I use a helm chart to deploy 2 RabbitMQ pods on k8s. The chart can be deployed well and cluster well firstly. Then add a tls definition for k8s API:
--tls-cipher-suites=TLS_ECDHE_RSA_WITH_AES_128_GCM_SHA256
Then the RabbitMQ peer discovery plugin failed to cluster.
[root@control-01]$ # kubectl get pod -o wide
oe-crmq-0 0/1 CrashLoopBackOff 7 33m 192.168.1.186 worker-01
oe-crmq-1 0/1 CrashLoopBackOff 7 32m 192.168.1.105 worker-02
[root@control-01]$ # kubectl logs oe-crmq-0
## ##
## ## RabbitMQ 3.7.5. Copyright (C) 2007-2018 Pivotal Software, Inc.

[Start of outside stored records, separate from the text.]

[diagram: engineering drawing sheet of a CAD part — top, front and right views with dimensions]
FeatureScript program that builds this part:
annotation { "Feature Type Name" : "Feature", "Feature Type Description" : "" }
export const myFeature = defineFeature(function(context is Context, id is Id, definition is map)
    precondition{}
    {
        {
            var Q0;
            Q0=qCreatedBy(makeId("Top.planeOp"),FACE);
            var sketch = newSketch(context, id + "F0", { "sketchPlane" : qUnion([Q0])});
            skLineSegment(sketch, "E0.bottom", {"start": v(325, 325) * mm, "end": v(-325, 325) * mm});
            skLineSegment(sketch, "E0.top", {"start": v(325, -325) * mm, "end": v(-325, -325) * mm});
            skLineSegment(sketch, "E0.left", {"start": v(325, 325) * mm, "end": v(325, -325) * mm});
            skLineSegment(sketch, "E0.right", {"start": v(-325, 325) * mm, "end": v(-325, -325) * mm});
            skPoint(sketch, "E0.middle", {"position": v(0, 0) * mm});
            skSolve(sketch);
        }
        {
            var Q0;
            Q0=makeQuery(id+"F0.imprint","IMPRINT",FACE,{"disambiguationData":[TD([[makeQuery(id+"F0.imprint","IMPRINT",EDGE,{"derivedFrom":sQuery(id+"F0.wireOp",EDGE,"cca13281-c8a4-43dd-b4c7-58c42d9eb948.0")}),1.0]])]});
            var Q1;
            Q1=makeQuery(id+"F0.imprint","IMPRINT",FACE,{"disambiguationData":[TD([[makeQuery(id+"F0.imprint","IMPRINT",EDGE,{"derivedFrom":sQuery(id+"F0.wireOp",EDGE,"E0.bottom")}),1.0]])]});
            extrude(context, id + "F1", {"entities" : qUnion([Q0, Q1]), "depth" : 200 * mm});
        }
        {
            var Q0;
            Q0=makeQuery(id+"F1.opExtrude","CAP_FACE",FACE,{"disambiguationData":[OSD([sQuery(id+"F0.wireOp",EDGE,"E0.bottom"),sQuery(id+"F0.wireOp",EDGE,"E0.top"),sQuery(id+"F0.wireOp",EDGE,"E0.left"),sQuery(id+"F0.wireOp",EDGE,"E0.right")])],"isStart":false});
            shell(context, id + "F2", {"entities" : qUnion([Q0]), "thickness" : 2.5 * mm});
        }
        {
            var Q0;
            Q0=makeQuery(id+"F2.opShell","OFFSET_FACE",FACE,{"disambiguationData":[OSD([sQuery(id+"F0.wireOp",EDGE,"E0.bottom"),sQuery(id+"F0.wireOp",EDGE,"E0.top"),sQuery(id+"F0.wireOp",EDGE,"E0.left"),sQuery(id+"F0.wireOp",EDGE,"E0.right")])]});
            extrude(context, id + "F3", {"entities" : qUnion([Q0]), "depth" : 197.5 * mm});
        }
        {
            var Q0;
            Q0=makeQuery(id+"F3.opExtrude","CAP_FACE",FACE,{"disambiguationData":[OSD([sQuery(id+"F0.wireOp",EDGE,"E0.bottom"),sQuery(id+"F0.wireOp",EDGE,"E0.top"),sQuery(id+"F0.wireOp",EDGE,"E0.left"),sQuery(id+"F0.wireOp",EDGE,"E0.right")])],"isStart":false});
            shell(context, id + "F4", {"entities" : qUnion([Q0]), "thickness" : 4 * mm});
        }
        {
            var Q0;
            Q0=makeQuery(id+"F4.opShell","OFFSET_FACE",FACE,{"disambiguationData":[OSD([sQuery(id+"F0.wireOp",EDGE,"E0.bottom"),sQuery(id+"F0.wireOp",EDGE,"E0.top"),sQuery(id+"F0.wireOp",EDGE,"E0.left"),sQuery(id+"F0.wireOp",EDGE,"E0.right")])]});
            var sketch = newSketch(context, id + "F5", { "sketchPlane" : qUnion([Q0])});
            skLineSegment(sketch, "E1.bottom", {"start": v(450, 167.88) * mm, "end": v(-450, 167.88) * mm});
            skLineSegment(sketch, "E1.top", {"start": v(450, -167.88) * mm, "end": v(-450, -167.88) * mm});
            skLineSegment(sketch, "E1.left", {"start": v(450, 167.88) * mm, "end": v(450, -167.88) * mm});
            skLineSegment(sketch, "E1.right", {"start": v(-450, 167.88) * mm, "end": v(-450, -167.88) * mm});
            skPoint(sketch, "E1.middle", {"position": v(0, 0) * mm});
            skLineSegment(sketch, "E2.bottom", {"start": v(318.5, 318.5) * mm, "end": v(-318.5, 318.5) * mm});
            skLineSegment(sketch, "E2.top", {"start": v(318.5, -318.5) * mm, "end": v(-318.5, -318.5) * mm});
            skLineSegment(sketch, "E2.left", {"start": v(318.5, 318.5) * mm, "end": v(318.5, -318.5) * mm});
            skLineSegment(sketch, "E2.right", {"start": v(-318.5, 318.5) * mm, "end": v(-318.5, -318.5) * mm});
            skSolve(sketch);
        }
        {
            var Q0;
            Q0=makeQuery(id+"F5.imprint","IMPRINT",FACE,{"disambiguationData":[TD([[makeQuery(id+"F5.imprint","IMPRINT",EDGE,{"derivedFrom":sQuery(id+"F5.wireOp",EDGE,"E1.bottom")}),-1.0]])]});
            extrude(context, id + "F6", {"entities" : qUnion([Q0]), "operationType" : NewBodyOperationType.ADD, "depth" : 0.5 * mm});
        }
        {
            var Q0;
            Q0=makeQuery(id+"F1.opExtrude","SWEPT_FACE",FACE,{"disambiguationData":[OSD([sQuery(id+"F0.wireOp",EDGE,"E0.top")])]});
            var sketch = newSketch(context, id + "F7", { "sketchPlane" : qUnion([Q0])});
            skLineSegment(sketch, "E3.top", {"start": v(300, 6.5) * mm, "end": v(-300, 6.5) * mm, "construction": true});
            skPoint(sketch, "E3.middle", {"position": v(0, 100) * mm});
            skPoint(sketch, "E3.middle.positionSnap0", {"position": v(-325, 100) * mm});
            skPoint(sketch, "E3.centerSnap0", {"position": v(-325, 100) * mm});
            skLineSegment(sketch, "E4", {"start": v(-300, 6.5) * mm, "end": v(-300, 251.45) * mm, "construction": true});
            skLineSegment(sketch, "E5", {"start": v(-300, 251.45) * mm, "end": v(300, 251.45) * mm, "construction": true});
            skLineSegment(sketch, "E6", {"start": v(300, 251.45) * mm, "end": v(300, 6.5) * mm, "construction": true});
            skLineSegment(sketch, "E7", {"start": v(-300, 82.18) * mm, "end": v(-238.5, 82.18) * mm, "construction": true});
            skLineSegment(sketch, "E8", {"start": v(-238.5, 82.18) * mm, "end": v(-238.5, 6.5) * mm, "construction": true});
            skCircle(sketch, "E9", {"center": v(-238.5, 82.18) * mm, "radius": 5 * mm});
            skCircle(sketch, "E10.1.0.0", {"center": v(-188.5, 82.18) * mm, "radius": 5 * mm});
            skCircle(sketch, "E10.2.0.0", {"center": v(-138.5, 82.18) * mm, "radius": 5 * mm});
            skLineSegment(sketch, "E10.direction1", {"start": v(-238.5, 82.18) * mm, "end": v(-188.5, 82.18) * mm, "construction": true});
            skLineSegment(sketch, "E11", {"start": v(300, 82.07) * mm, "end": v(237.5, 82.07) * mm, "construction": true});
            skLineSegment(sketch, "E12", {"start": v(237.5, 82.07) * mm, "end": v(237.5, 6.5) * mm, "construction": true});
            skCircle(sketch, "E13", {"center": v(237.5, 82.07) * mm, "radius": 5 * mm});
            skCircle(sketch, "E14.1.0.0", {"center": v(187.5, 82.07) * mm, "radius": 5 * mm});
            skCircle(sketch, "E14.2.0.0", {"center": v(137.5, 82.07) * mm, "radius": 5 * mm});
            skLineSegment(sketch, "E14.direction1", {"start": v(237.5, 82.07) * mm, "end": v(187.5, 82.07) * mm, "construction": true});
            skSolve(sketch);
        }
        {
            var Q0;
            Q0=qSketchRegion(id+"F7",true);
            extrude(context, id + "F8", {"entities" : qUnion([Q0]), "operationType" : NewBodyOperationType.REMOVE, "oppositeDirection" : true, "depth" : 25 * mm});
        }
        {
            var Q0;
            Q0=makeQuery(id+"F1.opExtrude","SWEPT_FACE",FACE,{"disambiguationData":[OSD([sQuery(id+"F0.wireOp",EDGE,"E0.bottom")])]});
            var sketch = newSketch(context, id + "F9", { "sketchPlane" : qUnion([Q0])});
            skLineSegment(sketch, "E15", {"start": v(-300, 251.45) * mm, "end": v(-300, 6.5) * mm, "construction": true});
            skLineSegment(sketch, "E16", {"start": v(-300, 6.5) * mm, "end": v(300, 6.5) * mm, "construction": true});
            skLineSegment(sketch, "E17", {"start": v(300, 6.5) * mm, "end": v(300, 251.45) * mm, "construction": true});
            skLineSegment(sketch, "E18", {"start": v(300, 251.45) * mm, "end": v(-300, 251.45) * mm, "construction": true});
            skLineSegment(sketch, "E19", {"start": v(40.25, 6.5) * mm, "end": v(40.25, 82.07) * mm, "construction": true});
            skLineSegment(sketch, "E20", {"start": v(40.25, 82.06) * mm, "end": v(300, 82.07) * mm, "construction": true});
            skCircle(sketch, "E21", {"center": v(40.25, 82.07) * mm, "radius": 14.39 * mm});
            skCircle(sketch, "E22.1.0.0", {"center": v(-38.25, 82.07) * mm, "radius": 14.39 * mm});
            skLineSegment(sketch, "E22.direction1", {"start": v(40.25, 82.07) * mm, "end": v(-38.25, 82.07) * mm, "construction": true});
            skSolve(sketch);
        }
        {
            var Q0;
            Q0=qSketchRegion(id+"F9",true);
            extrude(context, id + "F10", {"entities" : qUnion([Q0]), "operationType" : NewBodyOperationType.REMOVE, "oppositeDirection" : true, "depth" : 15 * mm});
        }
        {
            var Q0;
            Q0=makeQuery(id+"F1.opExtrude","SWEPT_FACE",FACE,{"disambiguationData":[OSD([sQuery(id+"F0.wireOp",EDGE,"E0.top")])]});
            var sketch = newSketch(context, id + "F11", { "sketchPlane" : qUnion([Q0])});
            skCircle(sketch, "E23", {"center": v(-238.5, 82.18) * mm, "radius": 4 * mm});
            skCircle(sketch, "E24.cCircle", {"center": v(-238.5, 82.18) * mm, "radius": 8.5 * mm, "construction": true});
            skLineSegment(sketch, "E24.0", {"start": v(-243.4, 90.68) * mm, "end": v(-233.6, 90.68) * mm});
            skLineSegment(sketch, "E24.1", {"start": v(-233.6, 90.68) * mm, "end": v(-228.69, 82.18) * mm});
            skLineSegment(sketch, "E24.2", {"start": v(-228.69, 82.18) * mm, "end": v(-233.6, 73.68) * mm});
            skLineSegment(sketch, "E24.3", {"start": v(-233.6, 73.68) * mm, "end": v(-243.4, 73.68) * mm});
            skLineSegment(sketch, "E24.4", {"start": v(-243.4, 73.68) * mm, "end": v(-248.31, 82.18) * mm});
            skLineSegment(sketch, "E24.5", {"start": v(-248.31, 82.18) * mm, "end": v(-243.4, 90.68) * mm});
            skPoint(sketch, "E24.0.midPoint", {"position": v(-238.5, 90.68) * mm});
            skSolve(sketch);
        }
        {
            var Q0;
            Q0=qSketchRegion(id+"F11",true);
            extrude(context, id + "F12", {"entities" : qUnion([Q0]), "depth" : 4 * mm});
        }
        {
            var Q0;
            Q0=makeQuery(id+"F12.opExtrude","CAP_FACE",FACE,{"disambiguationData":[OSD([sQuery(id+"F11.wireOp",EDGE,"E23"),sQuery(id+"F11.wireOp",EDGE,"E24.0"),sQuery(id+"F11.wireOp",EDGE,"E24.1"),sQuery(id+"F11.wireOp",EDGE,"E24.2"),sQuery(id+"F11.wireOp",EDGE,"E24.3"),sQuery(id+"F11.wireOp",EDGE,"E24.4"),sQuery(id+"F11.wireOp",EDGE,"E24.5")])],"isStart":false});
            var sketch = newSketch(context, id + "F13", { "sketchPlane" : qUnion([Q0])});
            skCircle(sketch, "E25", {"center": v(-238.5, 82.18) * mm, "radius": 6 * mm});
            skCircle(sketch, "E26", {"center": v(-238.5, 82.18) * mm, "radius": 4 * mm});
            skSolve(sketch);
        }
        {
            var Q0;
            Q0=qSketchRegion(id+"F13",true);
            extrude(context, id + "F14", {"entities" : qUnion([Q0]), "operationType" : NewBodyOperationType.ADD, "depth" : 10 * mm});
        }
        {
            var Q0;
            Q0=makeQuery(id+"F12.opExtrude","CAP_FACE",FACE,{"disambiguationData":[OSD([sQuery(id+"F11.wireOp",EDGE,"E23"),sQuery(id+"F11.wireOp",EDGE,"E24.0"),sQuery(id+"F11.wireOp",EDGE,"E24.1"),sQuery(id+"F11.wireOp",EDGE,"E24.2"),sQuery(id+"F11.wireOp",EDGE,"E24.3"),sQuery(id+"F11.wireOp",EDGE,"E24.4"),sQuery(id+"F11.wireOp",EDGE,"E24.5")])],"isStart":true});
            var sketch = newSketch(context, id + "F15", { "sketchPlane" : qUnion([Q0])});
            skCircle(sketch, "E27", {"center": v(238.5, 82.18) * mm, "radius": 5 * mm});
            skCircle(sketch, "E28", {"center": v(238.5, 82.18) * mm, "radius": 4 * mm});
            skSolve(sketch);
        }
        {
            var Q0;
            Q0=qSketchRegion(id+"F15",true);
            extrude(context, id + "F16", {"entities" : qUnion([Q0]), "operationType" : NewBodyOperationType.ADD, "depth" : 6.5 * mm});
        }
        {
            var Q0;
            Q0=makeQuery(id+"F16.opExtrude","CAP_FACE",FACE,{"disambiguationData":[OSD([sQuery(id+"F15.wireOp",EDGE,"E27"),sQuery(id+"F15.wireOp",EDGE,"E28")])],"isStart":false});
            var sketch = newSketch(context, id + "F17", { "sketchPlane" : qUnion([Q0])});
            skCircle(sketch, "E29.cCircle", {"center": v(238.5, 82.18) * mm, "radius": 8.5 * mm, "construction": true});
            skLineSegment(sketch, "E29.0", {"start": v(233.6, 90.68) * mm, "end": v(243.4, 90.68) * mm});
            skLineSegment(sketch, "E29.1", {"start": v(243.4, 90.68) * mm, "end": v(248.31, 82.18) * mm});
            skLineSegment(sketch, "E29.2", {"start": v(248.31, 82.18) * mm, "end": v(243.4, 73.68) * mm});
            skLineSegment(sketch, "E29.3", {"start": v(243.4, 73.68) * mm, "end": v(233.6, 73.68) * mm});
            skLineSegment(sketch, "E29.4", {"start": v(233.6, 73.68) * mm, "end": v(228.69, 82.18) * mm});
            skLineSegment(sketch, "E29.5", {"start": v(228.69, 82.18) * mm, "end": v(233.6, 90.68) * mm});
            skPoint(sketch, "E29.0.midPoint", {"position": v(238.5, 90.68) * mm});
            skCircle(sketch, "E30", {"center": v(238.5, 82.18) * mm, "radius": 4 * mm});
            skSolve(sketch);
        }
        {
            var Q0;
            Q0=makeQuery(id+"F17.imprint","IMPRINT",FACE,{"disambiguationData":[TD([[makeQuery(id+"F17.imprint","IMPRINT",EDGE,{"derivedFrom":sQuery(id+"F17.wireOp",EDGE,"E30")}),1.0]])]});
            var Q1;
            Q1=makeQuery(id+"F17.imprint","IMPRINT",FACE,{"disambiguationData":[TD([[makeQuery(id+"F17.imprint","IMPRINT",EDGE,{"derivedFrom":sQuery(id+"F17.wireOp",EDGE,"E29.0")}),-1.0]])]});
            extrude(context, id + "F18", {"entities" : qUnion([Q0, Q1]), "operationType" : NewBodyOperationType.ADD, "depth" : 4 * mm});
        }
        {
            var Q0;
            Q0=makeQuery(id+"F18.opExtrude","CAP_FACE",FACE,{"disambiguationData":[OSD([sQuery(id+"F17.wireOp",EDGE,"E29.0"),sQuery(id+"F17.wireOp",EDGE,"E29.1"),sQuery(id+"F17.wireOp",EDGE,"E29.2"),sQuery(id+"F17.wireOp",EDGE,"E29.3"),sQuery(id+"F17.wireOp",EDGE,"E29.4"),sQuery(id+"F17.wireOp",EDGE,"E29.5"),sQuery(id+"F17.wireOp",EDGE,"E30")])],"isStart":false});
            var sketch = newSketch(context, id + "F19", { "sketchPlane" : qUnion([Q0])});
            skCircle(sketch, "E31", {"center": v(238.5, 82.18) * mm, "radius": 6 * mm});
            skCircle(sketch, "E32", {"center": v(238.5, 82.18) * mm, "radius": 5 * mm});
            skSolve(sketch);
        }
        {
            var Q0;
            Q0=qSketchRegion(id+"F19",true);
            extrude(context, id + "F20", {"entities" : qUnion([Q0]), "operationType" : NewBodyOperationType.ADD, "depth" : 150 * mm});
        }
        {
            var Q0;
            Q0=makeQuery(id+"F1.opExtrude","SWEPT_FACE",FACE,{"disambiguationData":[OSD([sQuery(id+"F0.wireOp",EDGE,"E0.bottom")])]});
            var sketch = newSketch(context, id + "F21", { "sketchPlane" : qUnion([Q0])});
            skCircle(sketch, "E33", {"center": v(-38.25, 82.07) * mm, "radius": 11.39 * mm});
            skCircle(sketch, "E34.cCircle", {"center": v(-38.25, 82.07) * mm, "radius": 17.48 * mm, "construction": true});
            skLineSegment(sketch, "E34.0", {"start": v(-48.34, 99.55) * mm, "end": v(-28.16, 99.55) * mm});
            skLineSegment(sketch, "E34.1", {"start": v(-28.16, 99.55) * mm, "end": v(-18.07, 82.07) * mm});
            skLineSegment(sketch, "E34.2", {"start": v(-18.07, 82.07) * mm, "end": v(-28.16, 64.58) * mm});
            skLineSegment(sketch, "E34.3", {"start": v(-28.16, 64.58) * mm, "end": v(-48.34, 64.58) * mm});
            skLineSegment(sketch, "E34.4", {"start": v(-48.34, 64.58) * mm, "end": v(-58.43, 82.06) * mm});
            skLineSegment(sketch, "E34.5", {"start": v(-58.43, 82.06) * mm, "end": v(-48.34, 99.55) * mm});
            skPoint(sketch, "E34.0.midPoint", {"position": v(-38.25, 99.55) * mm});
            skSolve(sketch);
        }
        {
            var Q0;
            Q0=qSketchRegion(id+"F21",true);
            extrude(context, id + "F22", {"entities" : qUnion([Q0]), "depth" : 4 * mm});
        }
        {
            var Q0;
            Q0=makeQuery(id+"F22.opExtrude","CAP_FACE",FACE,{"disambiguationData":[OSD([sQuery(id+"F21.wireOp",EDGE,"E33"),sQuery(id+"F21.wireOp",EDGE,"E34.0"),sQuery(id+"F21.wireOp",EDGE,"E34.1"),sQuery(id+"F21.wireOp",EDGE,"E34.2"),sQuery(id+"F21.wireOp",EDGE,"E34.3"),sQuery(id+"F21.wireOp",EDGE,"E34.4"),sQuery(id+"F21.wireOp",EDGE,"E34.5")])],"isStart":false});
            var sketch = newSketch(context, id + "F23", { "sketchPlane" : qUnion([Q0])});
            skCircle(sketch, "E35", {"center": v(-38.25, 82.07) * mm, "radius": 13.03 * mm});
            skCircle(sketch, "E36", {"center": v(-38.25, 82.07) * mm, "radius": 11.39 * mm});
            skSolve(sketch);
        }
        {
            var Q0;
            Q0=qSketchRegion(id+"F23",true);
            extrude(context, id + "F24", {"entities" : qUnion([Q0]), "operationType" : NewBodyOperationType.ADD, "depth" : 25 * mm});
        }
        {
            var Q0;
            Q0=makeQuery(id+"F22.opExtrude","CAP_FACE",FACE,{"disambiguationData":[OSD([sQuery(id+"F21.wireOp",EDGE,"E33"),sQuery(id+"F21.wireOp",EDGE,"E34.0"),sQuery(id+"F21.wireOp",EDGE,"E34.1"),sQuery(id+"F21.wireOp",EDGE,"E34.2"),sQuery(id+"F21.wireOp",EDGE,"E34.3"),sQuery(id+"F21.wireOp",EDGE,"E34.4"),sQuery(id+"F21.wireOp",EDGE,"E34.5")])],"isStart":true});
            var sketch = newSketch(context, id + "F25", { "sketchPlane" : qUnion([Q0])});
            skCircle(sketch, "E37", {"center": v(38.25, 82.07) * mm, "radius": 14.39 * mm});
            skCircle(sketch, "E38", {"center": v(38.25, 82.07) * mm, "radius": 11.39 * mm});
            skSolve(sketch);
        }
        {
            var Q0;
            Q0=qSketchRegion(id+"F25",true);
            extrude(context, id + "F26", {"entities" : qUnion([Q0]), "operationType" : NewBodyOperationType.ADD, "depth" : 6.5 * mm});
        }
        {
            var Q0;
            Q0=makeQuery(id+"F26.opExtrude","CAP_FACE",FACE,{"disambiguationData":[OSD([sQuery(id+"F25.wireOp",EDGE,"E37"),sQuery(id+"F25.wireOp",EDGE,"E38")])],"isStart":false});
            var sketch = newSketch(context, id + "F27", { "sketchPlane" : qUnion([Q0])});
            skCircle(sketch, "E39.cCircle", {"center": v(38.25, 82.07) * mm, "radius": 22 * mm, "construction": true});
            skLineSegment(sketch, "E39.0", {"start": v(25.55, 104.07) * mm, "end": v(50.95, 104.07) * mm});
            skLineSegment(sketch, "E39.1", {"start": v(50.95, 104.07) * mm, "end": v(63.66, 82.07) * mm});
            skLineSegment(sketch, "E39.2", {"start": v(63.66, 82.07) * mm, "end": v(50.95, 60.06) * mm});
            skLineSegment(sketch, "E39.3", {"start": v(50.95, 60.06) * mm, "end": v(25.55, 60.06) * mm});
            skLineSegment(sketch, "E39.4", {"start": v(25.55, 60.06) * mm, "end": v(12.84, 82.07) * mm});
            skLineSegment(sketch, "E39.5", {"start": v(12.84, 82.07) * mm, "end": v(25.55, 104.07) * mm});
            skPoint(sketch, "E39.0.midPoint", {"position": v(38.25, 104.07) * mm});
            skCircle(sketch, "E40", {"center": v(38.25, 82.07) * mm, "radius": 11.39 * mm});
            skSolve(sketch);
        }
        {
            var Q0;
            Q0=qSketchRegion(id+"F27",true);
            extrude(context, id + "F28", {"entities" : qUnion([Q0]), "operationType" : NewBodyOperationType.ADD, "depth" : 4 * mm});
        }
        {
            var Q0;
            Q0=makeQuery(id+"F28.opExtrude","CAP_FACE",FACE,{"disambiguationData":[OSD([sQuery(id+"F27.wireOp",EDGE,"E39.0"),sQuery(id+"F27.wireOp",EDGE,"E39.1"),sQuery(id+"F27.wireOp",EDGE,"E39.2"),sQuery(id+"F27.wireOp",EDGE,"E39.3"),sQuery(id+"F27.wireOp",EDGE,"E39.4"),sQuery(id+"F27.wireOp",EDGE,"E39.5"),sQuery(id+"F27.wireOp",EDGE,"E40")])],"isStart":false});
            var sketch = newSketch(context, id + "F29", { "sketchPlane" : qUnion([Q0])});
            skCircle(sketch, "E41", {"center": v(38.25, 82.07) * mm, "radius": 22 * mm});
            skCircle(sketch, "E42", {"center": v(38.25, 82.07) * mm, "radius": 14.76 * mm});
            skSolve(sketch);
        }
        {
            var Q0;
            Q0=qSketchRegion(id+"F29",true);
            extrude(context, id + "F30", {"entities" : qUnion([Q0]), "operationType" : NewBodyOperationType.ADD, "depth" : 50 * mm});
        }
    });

########## Licensed under the MPL. See http://www.rabbitmq.com/
###### ##
########## Logs: /var/log/rabbitmq/rabbit@oe-crmq-0.log
/var/log/rabbitmq/rabbit@oe-crmq-0_upgrade.log
Starting broker...
{"Kernel pid terminated",application_controller,"{application_start_failure,rabbit,{bad_return,{{rabbit,start,[normal,[]]},{'EXIT',{{case_clause,{error,\"{failed_connect,[{to_address,{\\"kubernetes.default.svc.cluster.local\\",8443}},\n {inet,[inet],etimedout}]}\"}},[{rabbit_mnesia,init_from_config,0,[{file,\"src/rabbit_mnesia.erl\"},{line,164}]},{rabbit_mnesia,init_with_lock,3,[{file,\"src/rabbit_mnesia.erl\"},{line,144}]},{rabbit_mnesia,init,0,[{file,\"src/rabbit_mnesia.erl\"},{line,111}]},{rabbit_boot_steps,'-run_step/2-lc$^1/1-1-',1,[{file,\"src/rabbit_boot_steps.erl\"},{line,49}]},{rabbit_boot_steps,run_step,2,[{file,\"src/rabbit_boot_steps.erl\"},{line,49}]},{rabbit_boot_steps,'-run_boot_steps/1-lc$^0/1-0-',1,[{file,\"src/rabbit_boot_steps.erl\"},{line,26}]},{rabbit_boot_steps,run_boot_steps,1,[{file,\"src/rabbit_boot_steps.erl\"},{line,26}]},{rabbit,start,2,[{file,\"src/rabbit.erl\"},{line,801}]}]}}}}}"}
Kernel pid terminated (application_controller) ({application_start_failure,rabbit,{bad_return,{{rabbit,start,[normal,[]]},{'EXIT',{{case_clause,{error,"{failed_connect,[{to_address,{\"kubernetes.defau
Crash dump is being written to: /var/log/rabbitmq/erl_crash.dump...done
So I try to add cipher for RabbitMQ in the advanced.config:
bash-4.2$ cat advanced.config
%% List allowed ciphers
[
{ssl, [{versions, ['tlsv1.2']},
{ssl_optons, [{ciphers, [
{ecdhe_rsa,aes_128_gcm,null,sha256}
]}, {fail_if_no_peer_cert,false}]}]}
].
While this config haven't bring much improvemnt. It still timeout when connect to kubernetes.default.svc.cluster.local.
After upgrading erlang to latest version the issue resolved.